Copy out all lines of the records in which the word "image" appears.

• SUPPLIED INFORMATION
= = = = = = =
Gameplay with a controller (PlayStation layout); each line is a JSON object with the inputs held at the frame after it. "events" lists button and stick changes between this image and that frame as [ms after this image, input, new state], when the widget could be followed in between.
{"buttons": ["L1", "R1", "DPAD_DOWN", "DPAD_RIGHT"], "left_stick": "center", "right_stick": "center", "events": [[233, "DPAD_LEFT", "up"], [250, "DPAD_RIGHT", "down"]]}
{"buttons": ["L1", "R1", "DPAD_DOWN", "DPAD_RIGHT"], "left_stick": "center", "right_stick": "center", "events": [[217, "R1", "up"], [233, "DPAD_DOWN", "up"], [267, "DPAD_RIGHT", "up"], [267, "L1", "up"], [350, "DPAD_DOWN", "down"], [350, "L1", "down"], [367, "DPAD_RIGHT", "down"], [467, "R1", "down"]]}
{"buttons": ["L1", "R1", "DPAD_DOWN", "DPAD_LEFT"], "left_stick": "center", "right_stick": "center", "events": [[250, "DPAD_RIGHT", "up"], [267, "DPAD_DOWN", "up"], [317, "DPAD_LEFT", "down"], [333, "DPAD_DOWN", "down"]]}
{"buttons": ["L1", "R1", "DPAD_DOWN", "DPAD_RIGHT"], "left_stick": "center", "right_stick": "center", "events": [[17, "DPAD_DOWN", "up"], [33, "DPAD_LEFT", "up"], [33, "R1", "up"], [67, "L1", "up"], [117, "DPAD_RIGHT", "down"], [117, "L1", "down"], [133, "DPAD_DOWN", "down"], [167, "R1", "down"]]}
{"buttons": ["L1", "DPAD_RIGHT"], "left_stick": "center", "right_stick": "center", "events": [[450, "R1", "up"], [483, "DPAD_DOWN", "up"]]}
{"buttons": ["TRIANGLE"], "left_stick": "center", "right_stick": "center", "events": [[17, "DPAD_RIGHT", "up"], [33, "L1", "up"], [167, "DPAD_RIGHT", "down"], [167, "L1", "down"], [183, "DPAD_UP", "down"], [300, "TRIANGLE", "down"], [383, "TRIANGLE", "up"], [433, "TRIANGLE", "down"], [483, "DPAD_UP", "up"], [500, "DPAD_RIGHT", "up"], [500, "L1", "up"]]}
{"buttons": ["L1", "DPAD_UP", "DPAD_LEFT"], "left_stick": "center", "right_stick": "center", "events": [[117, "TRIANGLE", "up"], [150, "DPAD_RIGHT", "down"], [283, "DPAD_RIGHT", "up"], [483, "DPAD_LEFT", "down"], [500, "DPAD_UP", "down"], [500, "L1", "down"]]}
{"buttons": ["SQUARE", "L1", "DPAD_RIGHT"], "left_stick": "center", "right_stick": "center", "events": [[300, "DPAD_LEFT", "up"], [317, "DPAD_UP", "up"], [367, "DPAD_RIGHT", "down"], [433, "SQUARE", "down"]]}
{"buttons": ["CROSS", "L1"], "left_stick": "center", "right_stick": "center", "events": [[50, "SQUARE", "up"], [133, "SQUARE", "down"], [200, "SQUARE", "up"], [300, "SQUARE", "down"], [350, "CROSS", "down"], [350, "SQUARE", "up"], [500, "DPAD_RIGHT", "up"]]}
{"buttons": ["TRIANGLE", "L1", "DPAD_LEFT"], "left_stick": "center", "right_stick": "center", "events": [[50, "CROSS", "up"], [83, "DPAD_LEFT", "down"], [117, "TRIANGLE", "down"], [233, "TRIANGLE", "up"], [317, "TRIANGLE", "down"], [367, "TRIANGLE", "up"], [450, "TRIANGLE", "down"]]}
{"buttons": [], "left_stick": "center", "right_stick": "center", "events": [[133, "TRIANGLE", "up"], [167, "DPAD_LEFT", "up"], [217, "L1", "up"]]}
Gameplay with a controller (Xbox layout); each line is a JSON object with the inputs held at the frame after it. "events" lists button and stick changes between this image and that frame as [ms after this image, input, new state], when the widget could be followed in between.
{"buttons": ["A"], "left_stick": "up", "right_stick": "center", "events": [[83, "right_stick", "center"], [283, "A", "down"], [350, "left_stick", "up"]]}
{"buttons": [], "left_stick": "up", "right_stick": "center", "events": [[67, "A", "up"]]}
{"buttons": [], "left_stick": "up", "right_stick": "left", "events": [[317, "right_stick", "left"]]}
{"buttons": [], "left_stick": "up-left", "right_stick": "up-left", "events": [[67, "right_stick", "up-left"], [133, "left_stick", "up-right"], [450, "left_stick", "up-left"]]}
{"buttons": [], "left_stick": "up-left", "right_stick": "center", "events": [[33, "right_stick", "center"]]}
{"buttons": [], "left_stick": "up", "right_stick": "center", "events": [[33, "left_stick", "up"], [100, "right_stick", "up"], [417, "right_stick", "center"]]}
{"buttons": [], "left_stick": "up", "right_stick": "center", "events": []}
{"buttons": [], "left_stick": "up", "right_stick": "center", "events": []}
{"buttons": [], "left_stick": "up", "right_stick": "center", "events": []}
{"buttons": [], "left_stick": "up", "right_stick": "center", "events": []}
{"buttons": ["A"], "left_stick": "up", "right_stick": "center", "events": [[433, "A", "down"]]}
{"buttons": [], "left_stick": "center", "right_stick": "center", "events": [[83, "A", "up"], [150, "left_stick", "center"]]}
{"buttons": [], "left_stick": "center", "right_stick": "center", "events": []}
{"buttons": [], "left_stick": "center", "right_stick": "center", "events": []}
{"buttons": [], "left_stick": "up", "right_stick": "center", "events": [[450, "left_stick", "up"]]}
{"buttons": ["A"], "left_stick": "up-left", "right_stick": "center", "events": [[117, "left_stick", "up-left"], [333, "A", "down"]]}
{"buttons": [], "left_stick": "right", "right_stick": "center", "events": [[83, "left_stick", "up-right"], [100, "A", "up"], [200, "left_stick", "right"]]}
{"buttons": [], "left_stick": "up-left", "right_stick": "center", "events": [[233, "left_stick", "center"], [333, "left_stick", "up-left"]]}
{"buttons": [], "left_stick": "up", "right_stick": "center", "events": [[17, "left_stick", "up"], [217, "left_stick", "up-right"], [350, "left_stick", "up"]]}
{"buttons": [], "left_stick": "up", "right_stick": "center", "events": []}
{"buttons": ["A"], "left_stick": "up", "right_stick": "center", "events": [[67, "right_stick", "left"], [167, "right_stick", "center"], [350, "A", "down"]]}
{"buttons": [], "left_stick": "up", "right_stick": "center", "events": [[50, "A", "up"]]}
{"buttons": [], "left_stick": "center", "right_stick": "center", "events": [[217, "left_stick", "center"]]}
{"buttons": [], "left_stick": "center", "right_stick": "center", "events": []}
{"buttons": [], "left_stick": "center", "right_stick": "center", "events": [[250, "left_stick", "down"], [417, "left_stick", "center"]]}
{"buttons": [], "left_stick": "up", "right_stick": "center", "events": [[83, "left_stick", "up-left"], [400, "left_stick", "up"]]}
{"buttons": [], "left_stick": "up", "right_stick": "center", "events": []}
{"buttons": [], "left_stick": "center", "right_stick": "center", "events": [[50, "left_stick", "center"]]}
= = = = = = =
• ANSWER BOX
Gameplay with a controller (PlayStation layout); each line is a JSON object with the inputs held at the frame after it. "events" lists button and stick changes between this image and that frame as [ms after this image, input, new state], when the widget could be followed in between.
Gameplay with a controller (Xbox layout); each line is a JSON object with the inputs held at the frame after it. "events" lists button and stick changes between this image and that frame as [ms after this image, input, new state], when the widget could be followed in between.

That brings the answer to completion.